山下清と言えば、『ドラマ・裸の大将』。安直なイメージだが、そんな私をどうか責めないで欲しい。あのドラマは、それほど強烈な印象を人に植え付ける。ブラウン管の向こうから、♪野に咲く花のように〜の音楽が流れてくると、血がたぎり躍り出す。ちょうど、球場に向かう途中、場内で響く金属バットの音に興奮し、思わず駆けだしてしまう。そんな感じ。ようこそ、非日常の世界へってな具合だ。
ああ、私も放浪した〜い。 日本中を歩き回って、見知らぬ土地の小さな高校のグランドで、野球部の練習とかを眺めていたい。
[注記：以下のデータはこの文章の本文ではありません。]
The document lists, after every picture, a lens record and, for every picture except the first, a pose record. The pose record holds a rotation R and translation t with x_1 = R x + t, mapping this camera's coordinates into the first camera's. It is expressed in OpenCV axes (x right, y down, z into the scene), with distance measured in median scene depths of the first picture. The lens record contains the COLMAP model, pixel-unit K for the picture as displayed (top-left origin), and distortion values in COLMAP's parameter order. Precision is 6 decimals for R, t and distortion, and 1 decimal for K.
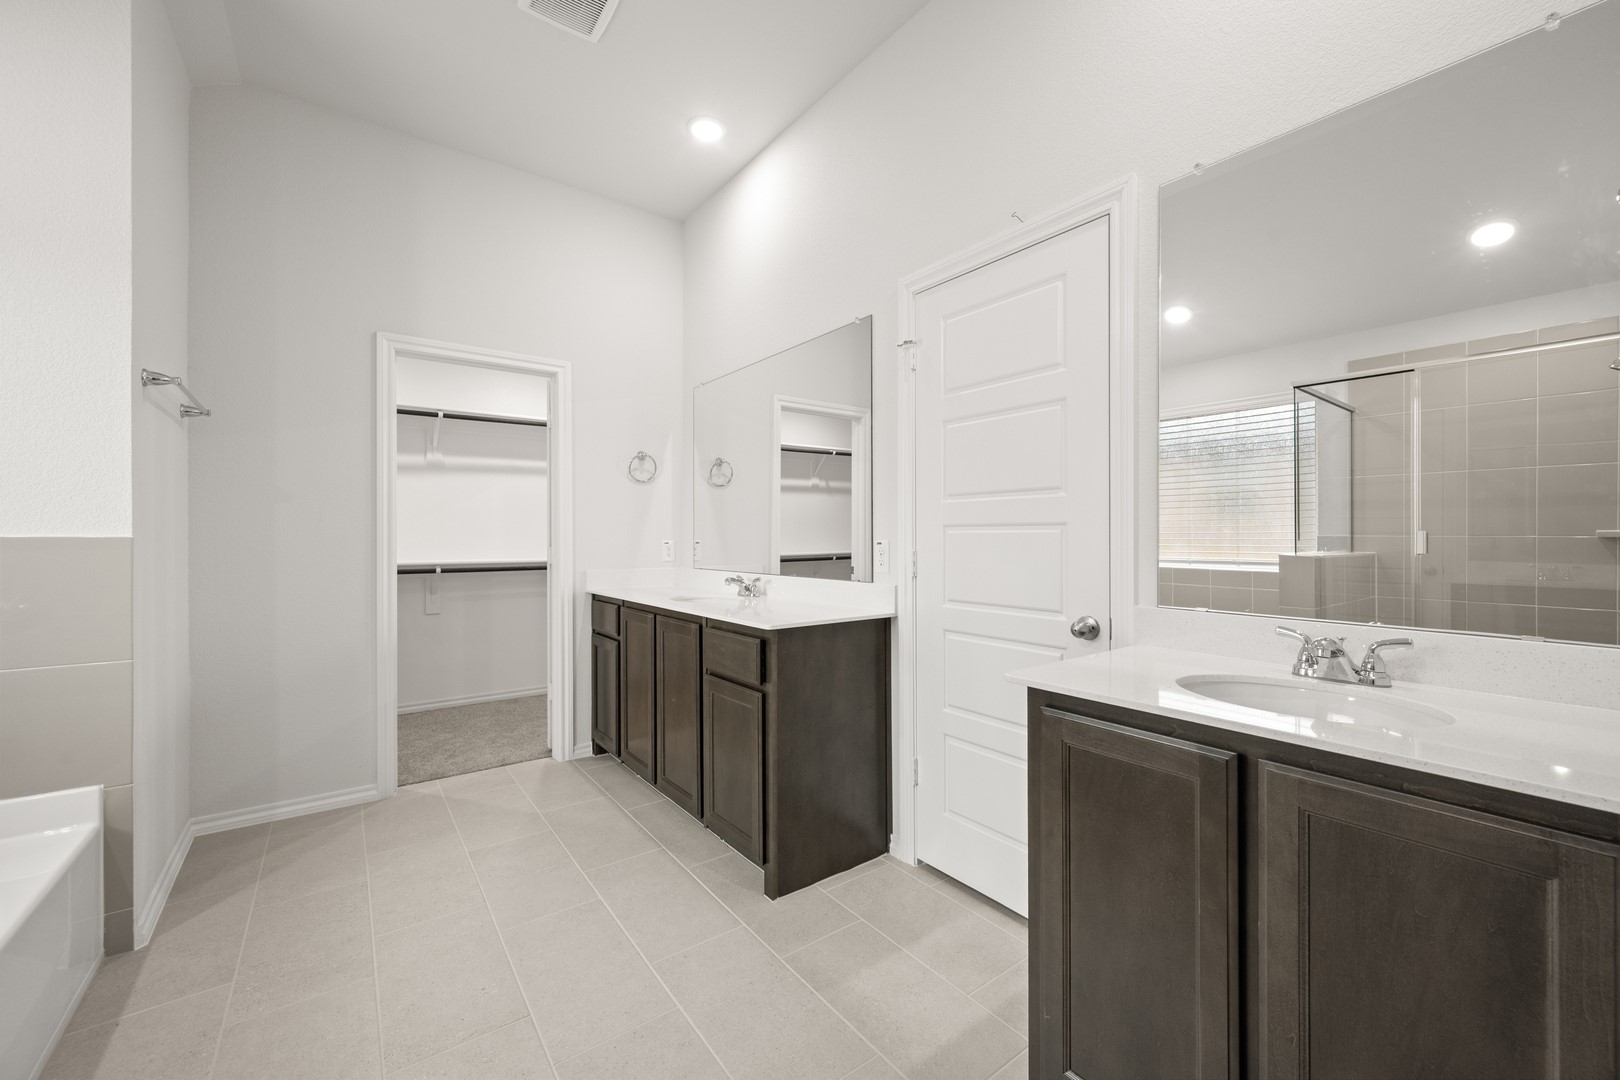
lens RADIAL K [[633.9, 0, 819.7], [0, 633.9, 537.7], [0, 0, 1]] dist [0.000819, -0.000844]
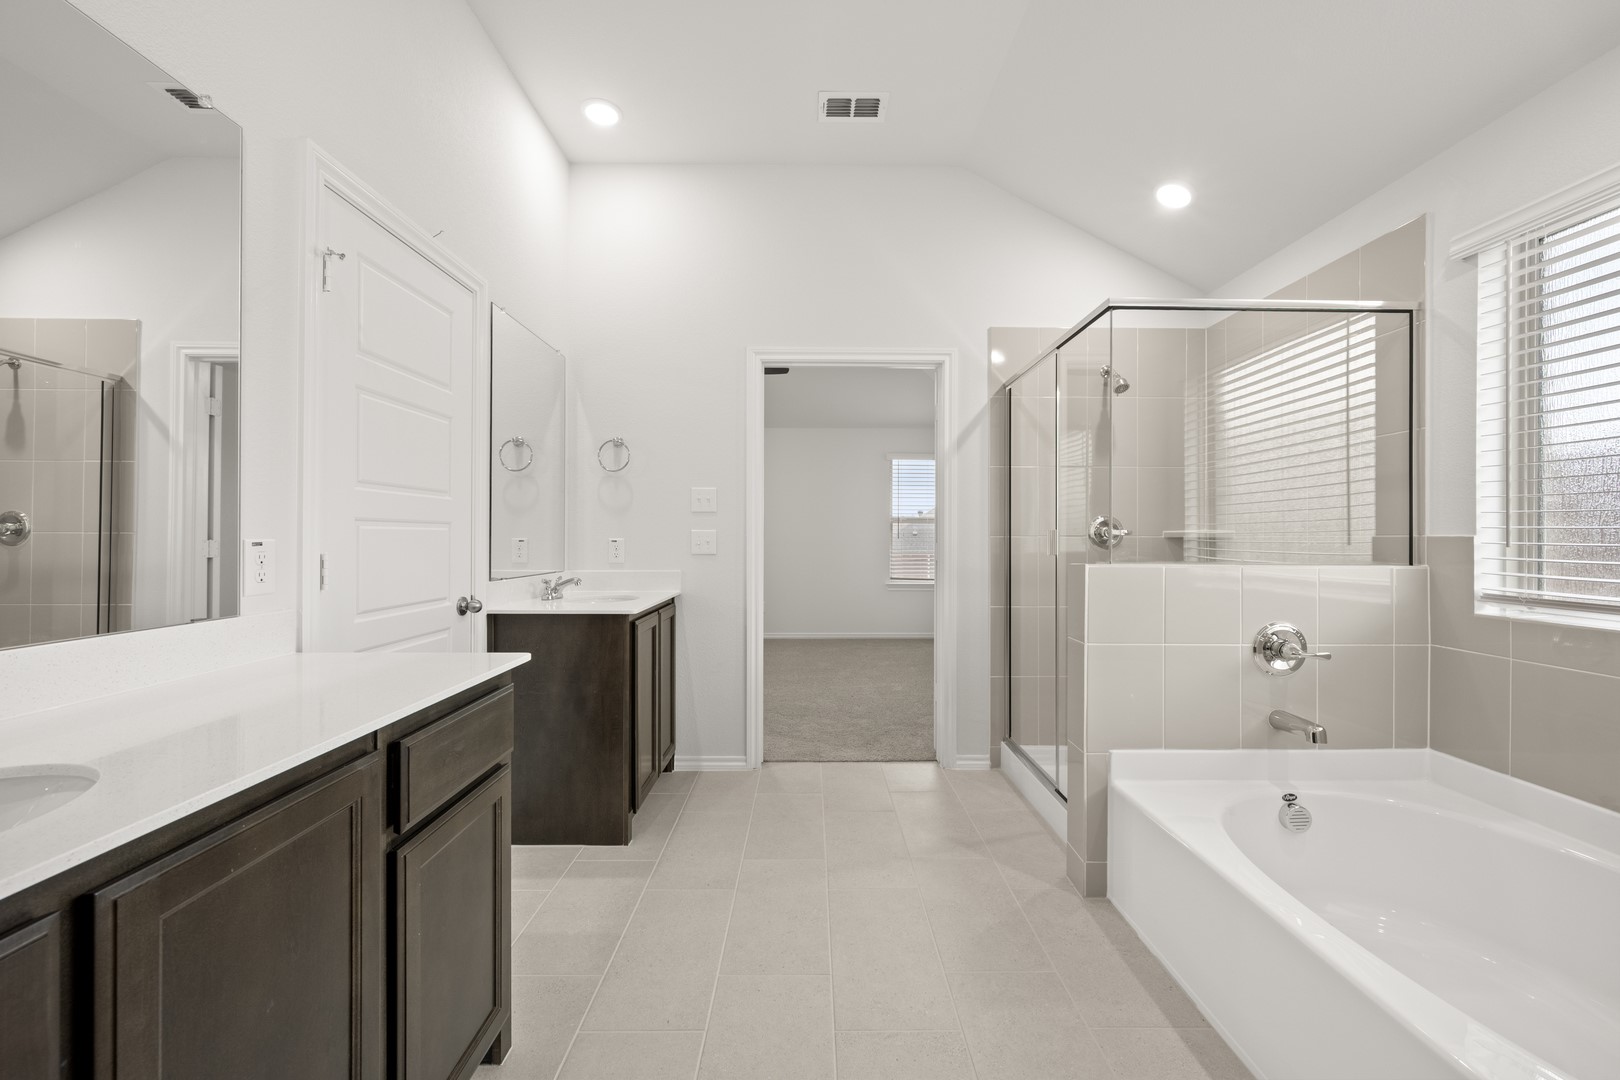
lens RADIAL K [[633.9, 0, 817.8], [0, 633.9, 538.2], [0, 0, 1]] dist [0.000819, -0.000844]
pose [[-0.804888, 0.003586, 0.593416, -0.797596], [0.004326, 0.999991, -0.000175, 0.008596], [-0.593411, 0.002427, -0.804896, 1.415345]]
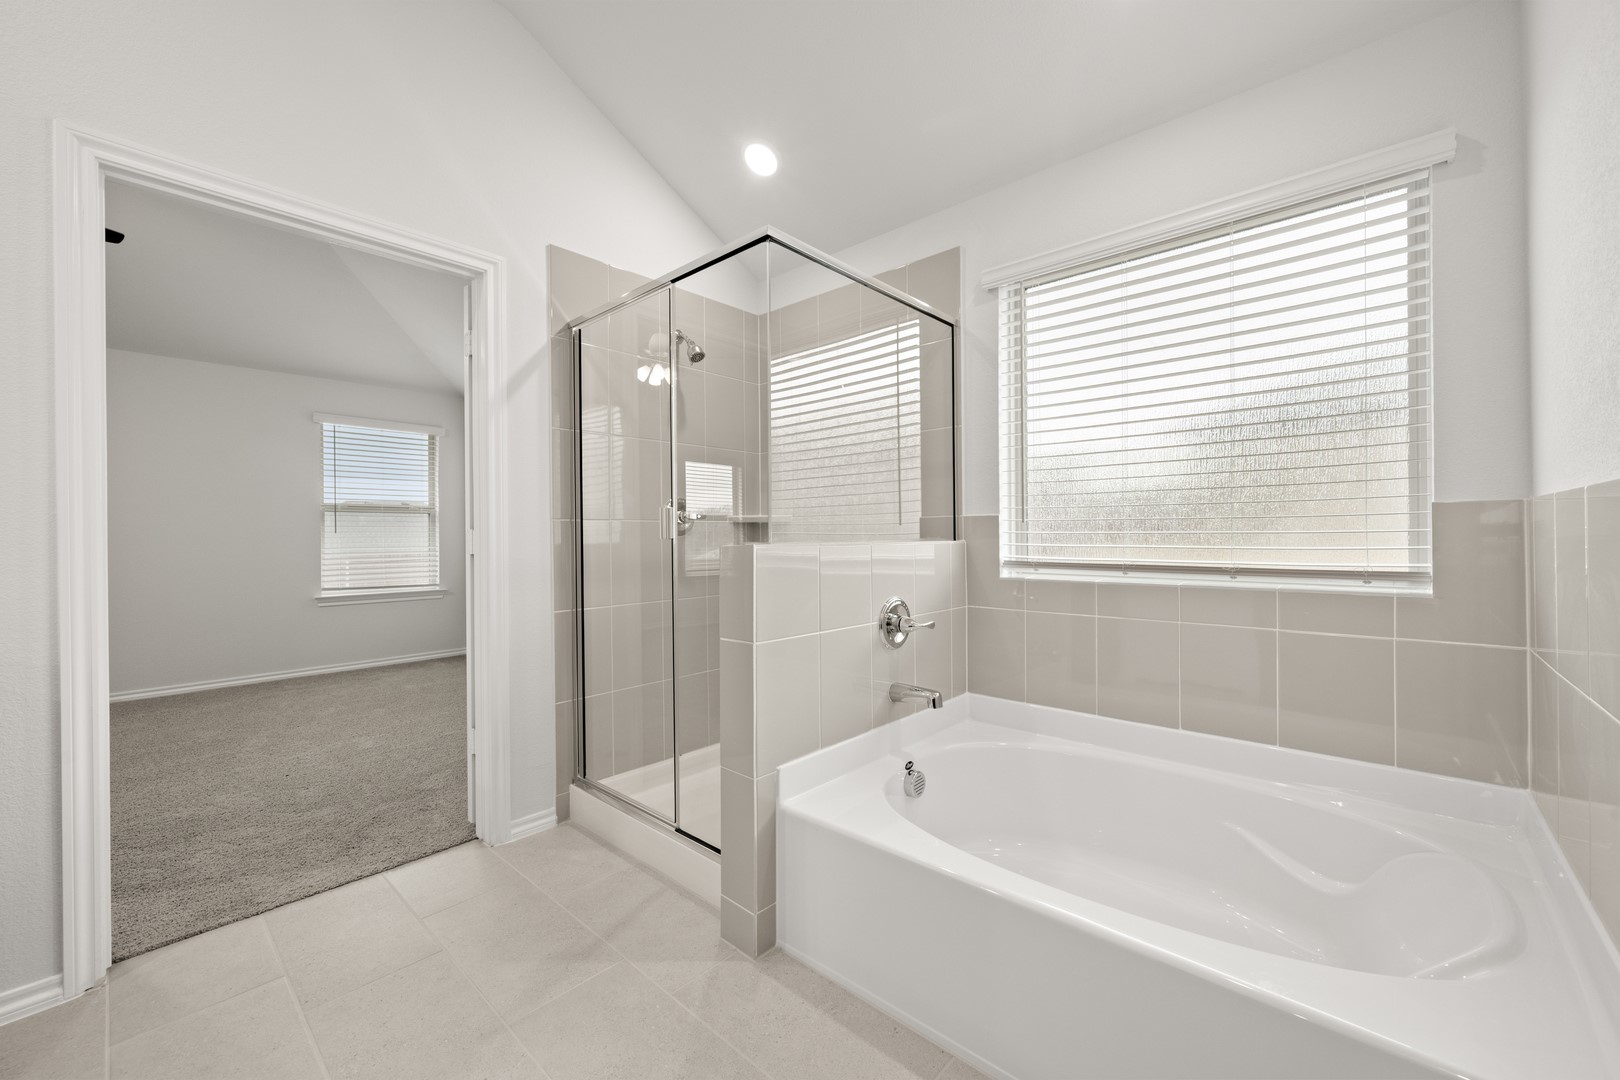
lens RADIAL K [[633.9, 0, 811.4], [0, 633.9, 536.8], [0, 0, 1]] dist [0.000819, -0.000844]
pose [[-0.982616, 0.014811, -0.185060, -0.557286], [0.014264, 0.999889, 0.004288, 0.031809], [0.185103, 0.001574, -0.982718, 1.231164]]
横にいる熱心なおっちゃんと野球談義とかしたい。で、家に帰ったら、そのとき見た景色、聞いたこと、感じたことやを書くんだ。ネット社会だから、そのとき出会った人たちも見てくれるかもしれない。「こないだ会ったあの変な姉ちゃん、文章書くんや。ふ〜ん」なんて言ってくれていたら、至福。
ライターとかそういう肩書きを持ったら、話は聞きやすいと思う。でも、今の私は素直にそれに従えない。取材される人の立場に立ってみたら、「ライターさんと話をする」ということで、妙に自分を繕ってしまうように思う。なんて答えたらいいかな。いい印象持たれたいとなあ。そしてまた、色気も出るだろう。少なくとも、私はそうだった。
私は、ライターとしてではなく、1人の人間として話をしたいし、話を聞きたい。わかってる、肩書きナシの人間に人が簡単に話をしてくれないことくらい。でも、だからこそ、ふと口にしてくれることがささいな話が、大切だとわかる。そういうものを温めていきたいなあ。
ということは、やっぱり山下清しかない。あんな裸同然の格好は世間が許さないと思うので、ユニクロで買った1980円のストレッチズボンに、土日限定1250円のシャツを着て、今となってはどこで買ったかすら記憶にない愛用のリュックを背負って、出かけよう。